Naquele Brasil versus Inglaterra de 1959, cento e trinta mil pessoas se comprimiam no Maracanã para ver e homenagear os heróis da Copa do Mundo de 1958. Heróis que no ano anterior haviam acabado com aquela história de que o jogador brasileiro, por causa do complexo de vira-latas de que falava Nélson Rodrigues, sempre se acorvadava nos momentos importantes. Um sentimento de inferioridade que também predominava fora das quatro linhas: quando, em 1949, o Fluminense enfrentou o Arsenal, nas Laranjeiras, o técnico Zezé Moreira instruiu o ponteiro Róbson para não se exceder nos dribles sobre os ingleses, que eram seres superiores e não podiam ser desrespeitados. Resultado do jogo: Arsenal 5x1 Fluminense.
Veio a Copa de 1958 e o desempenho dos nossos craques superou o complexo e resgatou a autoestima dos brasileiros.
Aquele Brasil versus Inglaterra, primeiro jogo após a grande conquista na Suécia, era, pois, uma celebração. A surpresa veio quando o alto-falante do estádio anunciou que na ponta direita jogaria Julinho, e não Garrincha.
Houve então a vaia, que passou à história como a “vaia do Julinho”.
De fato bom jogador, Julinho, que atuava pelo Fiorentina, da Itália, havia declinado da sua convocação para a mencionada seleção de 1958, com a inusitada alegação de que era necessário ceder a vez para os que jogavam no Brasil. Na verdade, jogar na seleção brasileira, antes da Copa de 1958, era uma empreitada de alto risco, tratando-se de uma seleção até então estigmatizada como perdedora. Por causa da Copa de 1950, Zizinho seis anos depois ainda era vaiado no Maracanã, como aconteceu no jogo Brasil 2x0 Itália, de julho de 1956, em que teve de ser substituído. Além disso, em 1958 teríamos como adversários iniciais a Áustria e as então temíveis seleções da Inglaterra e da União Soviética. Seja como for, a recusa de Julinho, cuja suplência estava reservada para Joel, permitiu a convocação de Garrincha.
No fundo, e sem ironia, Julinho deveria ser aplaudido por esse gesto de recusa, que, ao fim e ao cabo, redundou em tantos benefícios para o Brasil.
Voltemos, porém, à questão da vaia.
Pelo alto-falante, para surpresa de todos, foi anunciado que o ponta direita seria Julinho, e não Garrincha, que, sobre ter sido um dos responsáveis pela conquista de 58, era ídolo do Maracanã desde 1953. Se esse anúncio tivesse sido feito na véspera, metade do público não estaria ali presente .

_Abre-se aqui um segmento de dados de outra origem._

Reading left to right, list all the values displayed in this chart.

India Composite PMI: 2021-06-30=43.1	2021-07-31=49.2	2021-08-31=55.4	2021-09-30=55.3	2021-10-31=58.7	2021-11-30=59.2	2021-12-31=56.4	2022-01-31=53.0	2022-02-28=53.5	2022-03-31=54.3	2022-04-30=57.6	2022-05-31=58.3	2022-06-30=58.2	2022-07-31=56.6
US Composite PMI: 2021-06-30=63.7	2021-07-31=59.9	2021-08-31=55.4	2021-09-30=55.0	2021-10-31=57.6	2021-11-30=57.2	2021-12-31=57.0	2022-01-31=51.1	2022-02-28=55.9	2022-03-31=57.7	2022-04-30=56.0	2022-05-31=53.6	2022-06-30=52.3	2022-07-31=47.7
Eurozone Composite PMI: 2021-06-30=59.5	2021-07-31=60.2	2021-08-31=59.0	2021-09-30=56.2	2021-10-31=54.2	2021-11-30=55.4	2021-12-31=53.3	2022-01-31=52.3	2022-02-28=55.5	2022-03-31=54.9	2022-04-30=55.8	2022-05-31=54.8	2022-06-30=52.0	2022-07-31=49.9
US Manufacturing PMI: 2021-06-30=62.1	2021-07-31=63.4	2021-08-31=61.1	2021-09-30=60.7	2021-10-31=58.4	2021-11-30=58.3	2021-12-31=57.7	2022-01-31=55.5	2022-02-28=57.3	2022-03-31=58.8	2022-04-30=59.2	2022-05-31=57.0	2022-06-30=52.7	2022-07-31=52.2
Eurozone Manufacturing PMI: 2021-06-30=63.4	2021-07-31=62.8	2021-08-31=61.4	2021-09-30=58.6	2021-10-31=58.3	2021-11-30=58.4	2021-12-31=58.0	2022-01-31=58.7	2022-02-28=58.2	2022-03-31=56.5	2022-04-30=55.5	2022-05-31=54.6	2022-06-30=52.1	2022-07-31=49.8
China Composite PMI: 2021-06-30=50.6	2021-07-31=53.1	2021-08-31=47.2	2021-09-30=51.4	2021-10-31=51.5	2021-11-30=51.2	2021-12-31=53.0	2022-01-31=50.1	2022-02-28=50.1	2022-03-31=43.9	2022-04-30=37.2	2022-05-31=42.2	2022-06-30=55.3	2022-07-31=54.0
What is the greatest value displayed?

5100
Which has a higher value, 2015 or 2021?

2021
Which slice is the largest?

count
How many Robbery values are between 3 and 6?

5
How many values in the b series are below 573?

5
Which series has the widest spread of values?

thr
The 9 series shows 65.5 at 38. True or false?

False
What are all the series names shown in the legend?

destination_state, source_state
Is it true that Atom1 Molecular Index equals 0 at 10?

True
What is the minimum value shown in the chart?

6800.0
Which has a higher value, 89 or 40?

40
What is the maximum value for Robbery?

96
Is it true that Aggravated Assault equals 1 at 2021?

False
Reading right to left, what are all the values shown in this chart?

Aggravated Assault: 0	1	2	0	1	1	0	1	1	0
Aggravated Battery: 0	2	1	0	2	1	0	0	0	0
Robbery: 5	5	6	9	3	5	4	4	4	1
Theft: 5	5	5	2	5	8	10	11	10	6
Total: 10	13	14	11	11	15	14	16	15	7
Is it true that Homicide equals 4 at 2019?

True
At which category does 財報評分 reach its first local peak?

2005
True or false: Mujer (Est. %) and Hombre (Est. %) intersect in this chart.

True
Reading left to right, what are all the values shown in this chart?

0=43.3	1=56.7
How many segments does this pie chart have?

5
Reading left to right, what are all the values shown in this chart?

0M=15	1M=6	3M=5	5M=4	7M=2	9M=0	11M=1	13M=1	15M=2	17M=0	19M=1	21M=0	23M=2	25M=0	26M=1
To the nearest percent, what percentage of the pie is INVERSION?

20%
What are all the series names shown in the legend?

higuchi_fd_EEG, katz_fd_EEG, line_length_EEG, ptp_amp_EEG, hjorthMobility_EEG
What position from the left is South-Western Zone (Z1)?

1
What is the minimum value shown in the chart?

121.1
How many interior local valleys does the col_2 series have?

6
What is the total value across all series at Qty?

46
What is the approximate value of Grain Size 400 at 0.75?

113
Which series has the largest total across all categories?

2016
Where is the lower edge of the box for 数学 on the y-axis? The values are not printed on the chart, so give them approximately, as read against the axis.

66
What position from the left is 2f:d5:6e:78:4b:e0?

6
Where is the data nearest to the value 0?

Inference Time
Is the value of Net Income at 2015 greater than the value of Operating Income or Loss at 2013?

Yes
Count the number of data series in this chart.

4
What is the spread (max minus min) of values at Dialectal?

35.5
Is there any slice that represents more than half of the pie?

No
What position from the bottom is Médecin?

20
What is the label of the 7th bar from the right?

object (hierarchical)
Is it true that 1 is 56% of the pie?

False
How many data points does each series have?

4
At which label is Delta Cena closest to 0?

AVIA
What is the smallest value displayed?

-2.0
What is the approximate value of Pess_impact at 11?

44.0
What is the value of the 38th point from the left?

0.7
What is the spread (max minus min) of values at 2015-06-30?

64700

Ora, faça-me o favor... Escalar Julinho naquele jogo foi um ato de burrice, insensibilidade e covardia. Um resquício do complexo de vira-latas, uma vassalagem ao jogador que jogava na Europa, que não podia ser preterido por um Zé Mané tupiniquim. Só que esse não era um Zé Mané qualquer: era Garrincha, ídolo e alegria do povo, e, de todos os jogadores, o que mais merecia dos cariocas aquelas homenagens.
Veio então a vaia estrondosa: a vaia pela ausência de Garrincha. Ninguém se importou com o substituto, mas com o substituído. Fosse escalado nessa ponta direita o Papa, ou Luther King, ou o Presidente Juscelino, ou Madre Teresa de Calcutá, a vaia teria sido a mesma. Desse modo, Julinho entra nessa história meio de lado, pois ninguém estava interessado em vaiá-lo.
A “vaia do Julinho” é como a Batalha de Itararé, aquela que nunca houve. Pois o que houve foi a vaia pela inacreditável ausência do Garrincha. O Maracanã não vaiou Julinho porque não tinha nenhuma razão para fazê-lo. Seria dar a Julinho uma importância que ele não teve no episódio.
O jogo foi Brasil 2x0 Inglaterra. Julinho jogou bem, fez um dos gols e deu passe para o outro, o do Henrique Frade. Foi aplaudido por ter jogado bem, não porque os 130 mil torcedores decidiram redimir-se da vaia do Julinho, o que nem faria sentido, tratando-se de uma vaia que não houve.